Macht hat, wer eine Professur bekleidet und verbeamtet ist. Noch mehr Macht als ein einfacher Professor hat, wer sich zusätzlich Leiterin oder Leiter eines Instituts nennen darf und am meisten Macht hat, wer es schafft, zu bestimmten Themen eine feste Grösse im öffentlichen Diskurs zu werden. Denn alle spielen dieses Machtspiel mit: Die grossen Publikumsverlage, die sich mit Buchvorschlägen vornehmlich an Wissenschaftler wenden, die einen hohen universitären Status geniessen; die Medien, die diese Bücher rezensieren; die Öffentlichkeit, die sie diskutiert.

«‚La Science et l’Industrie‘, Sculpture» by thegetty/ CC0 1.0

Interne Korrektive, wie etwa Tagungen, auf denen Wissenschaftler ihre Forschungsergebnisse und -thesen vortragen und einer Diskussion von Fachkolleginnen und -kollegen stellen, versagen, wenn es darum geht etablierte Machtgefüge aufzubrechen. Denn zu Tagungen eingeladen werden meist die Grosskopfeten ihres Faches (die dann die sog. Keynote halten dürfen), befreundete Kollegen, und der Nachwuchs aus dem eigenen Stall, dessen aufkeimende Karriere man befördern will.

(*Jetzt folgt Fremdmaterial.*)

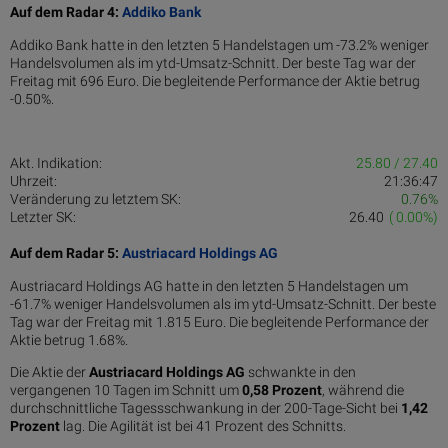
Auf dem Radar 4:
Addiko Bank
Addiko Bank hatte in den letzten 5 Handelstagen um -73.2% weniger
Handelsvolumen als im ytd-Umsatz-Schnitt. Der beste Tag war der
Freitag mit 696 Euro. Die begleitende Performance der Aktie betrug
-0.50%.
Akt. Indikation:
25.80 / 27.40
Uhrzeit:
21:36:47
Veränderung zu letztem SK:
0.76%
Letzter SK:
26.40
( 0.00%)
Auf dem Radar 5:
Austriacard Holdings AG
Austriacard Holdings AG hatte in den letzten 5 Handelstagen um
-61.7% weniger Handelsvolumen als im ytd-Umsatz-Schnitt. Der beste
Tag war der Freitag mit 1.815 Euro. Die begleitende Performance der
Aktie betrug 1.68%.
Die Aktie der
Austriacard Holdings AG
schwankte in den
vergangenen 10 Tagen im Schnitt um
0,58 Pro­zent
, während die
durchschnittliche Tagessschwankung in der 200-Tage-Sicht bei
1,42
Prozent
lag. Die Agilität ist bei 41 Prozent des Schnitts.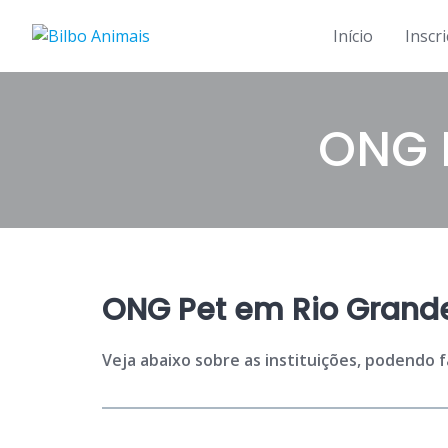
Skip
to
Início
Inscr
content
ONG 
ONG Pet em Rio Grande 
Veja abaixo sobre as instituições, podendo 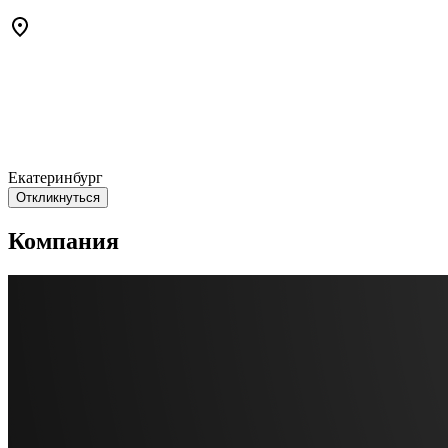
Екатеринбург
Откликнуться
Компания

Ein unbekannter Wissenschaftler mit niedrigem Status und ohne entsprechende Kontakte, mag er auf dem Gebiet, mit dem die Tagung sich befasst, noch so versiert sein, wird es höchstwahrscheinlich nicht auf die Gästeliste schaffen und seine Publikationen, mögen sie noch so relevant sein, wird man in dem zwei oder drei Jahre später veröffentlichten Tagungsband möglicherweise nicht ein einziges Mal zitiert finden. Ob jemand bewusst nicht eingeladen wurde oder man seine Forschungsleistung einfach übersehen hat, wird der Betreffende freilich nie erfahren.

Doch was vorher nur unter vier Augen oder im e-Mail-Austausch zugegeben wurde, dass nämlich oft genug die Zitierfähigkeit an die Person geknüpft wird, wird seit Jahren schon in Forderungen und Selbstverpflichtungen zur «Dekolonisierung des Wissens» gegossen. Die bestehenden Machtverhältnisse sollen derart zementiert werden, dass ungeliebte Forschungserkenntnisse zwar weiter produziert werden dürfen, ihre Sichtbarkeit aber weiter verringert wird.

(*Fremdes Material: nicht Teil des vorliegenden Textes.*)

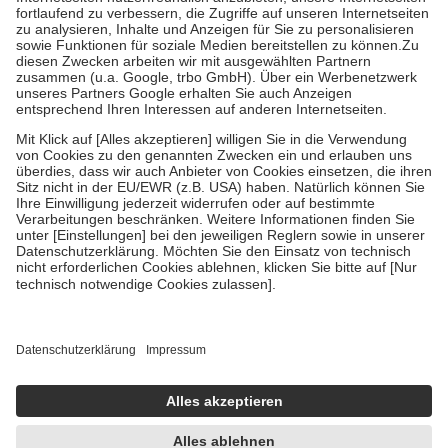
Diese Regeln gelten grundsätzlich auch für Online-Apotheken.
Bei Heilmitteln und häuslicher Krankenpflege beträgt die
Zuzahlung zehn Prozent der Kosten sowie zehn Euro je
Verordnung.
Um das Engagement der Versicherten für ihre eigene Gesundheit zu
stärken und die besondere Stellung der Familie zu unterstützen,
fallen
keine Zuzahlungen
an bei:
• Kindern und Jugendlichen bis zum vollendeten 18. Lebensjahr
mit Ausnahme der Fahrkosten
• Untersuchungen zur Vorsorge und Früherkennung, die von der
GKV getragen werden
• empfohlenen Schutzimpfungen
• Harn- und Blutteststreifen
Wir nutzen Trusted Shops als unabhängigen Dienstleister für die
Einholung von Bewertungen. Trusted Shops hat Maßnahmen
getroffen, um sicherzustellen, dass es sich um echte Bewertungen
handelt. Mehr Informationen findest du hier:
https://help.etrusted.com/hc/de/articles/4419944605341
Einige Bilder und Inhalte wurden unter Zuhilfenahme künstlicher
Intelligenz erstellt.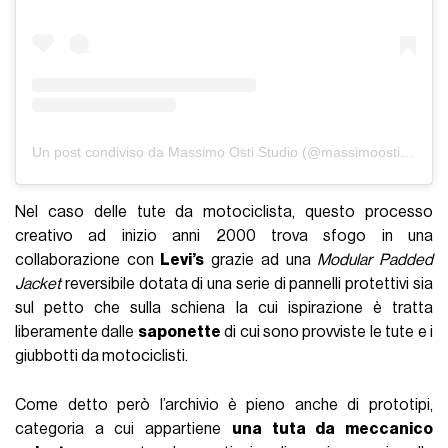
Un post condiviso da Massimo Osti Studio (@massimoostistudio)
Nel caso delle tute da motociclista, questo processo
creativo ad inizio anni 2000 trova sfogo in una
collaborazione con
Levi’s
grazie ad una
Modular Padded
Jacket
reversibile dotata di una serie di pannelli protettivi sia
sul petto che sulla schiena la cui ispirazione è tratta
liberamente dalle
saponette
di cui sono provviste le tute e i
giubbotti da motociclisti.
Come detto però l’archivio è pieno anche di prototipi,
categoria a cui appartiene
una tuta da meccanico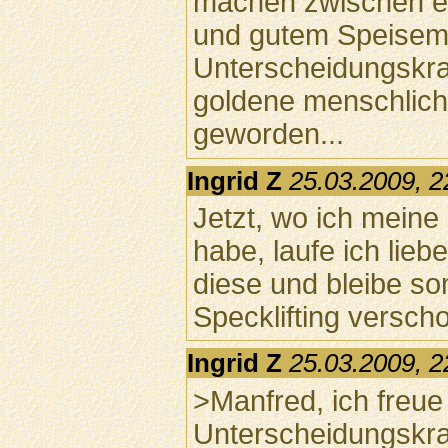
machen zwischen e
und gutem Speisem
Unterscheidungskraf
goldene menschlich
geworden...
Ingrid Z
25.03.2009, 2
Jetzt, wo ich mein
habe, laufe ich lie
diese und bleibe so
Specklifting verscho
Ingrid Z
25.03.2009, 2
>Manfred, ich freue 
Unterscheidungskraf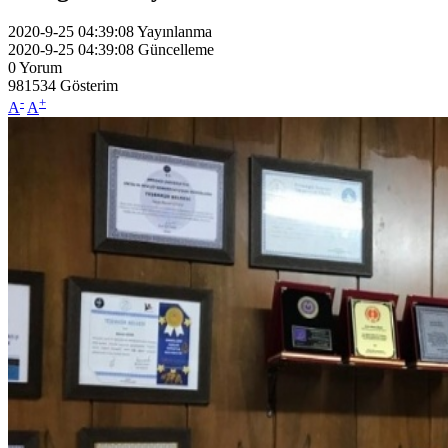
2020-9-25 04:39:08
Yayınlanma
2020-9-25 04:39:08
Güncelleme
0
Yorum
981534
Gösterim
-
+
A
A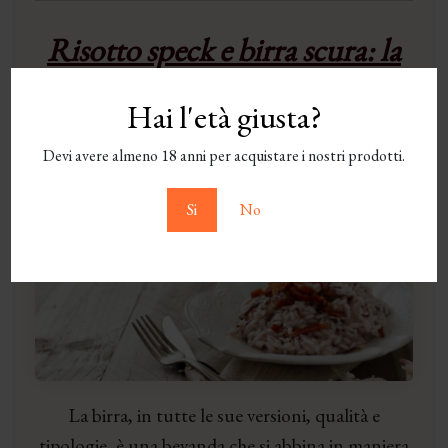
Risotto speck e birra scura: la
ricetta spiegata passo dopo
Hai l'età giusta?
passo
Devi avere almeno 18 anni per acquistare i nostri prodotti.
Pubblicato il
22 Febbraio 2019
Si
No
La birra, in tutte le sue versioni, qualità e
tipologie, è una bevanda che si abbina in maniera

Die geistige «Dekolonisierung» beruht auf den beiden falschen Prämissen, wonach Europa als ganzes ein koloniales Unternehmen und Kolonialismus zugleich ein rein europäisches Phänomen ist. Tatsächlich gab es europäische Länder, die nie kolonisiert haben und andere, die kolonisiert wurden (so Griechenland von den Osmanen). Dennoch hat sich auf diesen falschen Prämissen eine in den Geisteswissenschaften ubiquitäre Theorie erhoben, die unter dem Schlagwort «Postkolonialismus» Karriere gemacht hat.

Ihre Anhänger verstehen das «Post-» in dem Namen nicht etwa in dem Sinne, dass die gegenwärtige Epoche mit dem Kolonialismus gebrochen hätte, sondern dass dieser von fortwirkendem Einfluss sei, wenngleich nicht von militärischer Eroberung aufrecht erhalten, sondern vermittels entsprechender Denkstrukturen. Dabei wird unterstellt, dass diese Denkstrukturen an die europäische, mithin «weisse» Herkunft gebunden seien – eine Rassentheorie, die vermeintlich herrschende Verhältnisse in ihr Gegenteil verkehrt, anstatt sie zu überwinden.

Im Umkehrschluss bedeutet dies, dass nicht Fakten eine These konstituieren und nicht im Lichte neuer Erkenntnisse alte Thesen verworfen werden, sondern es nur noch unterschiedliche Perspektiven gibt, die an Hautfarbe und Herkunft gebunden sind. Damit lässt sich dann durchaus Karriere machen. Tamim Ansary, Lektor in einem Schulbuchverlag, hätte nie einen Bestseller über die Islamische Welt landen können, wäre er nicht der Sohn eines afghanischen Vaters

Das genügt mittlerweile, um sich als Islamexperte zu qualifizieren und eine islamische Perspektive zu behaupten, die Ansary in seinem Buch «Die unbekannte Mitte der Welt» (2010; orig. «Destiny Disrupted: A History of the World Through Islamic Eyes») ausbreitet. Soweit sich dies überblicken lässt, hat kein Rezensent weder der amerikanischen noch der deutschen Ausgabe all den Mumpitz bemängelt, den der Autor sich aus den Vorarbeiten weisser westlicher Wissenschaftler zusammengeschustert hat.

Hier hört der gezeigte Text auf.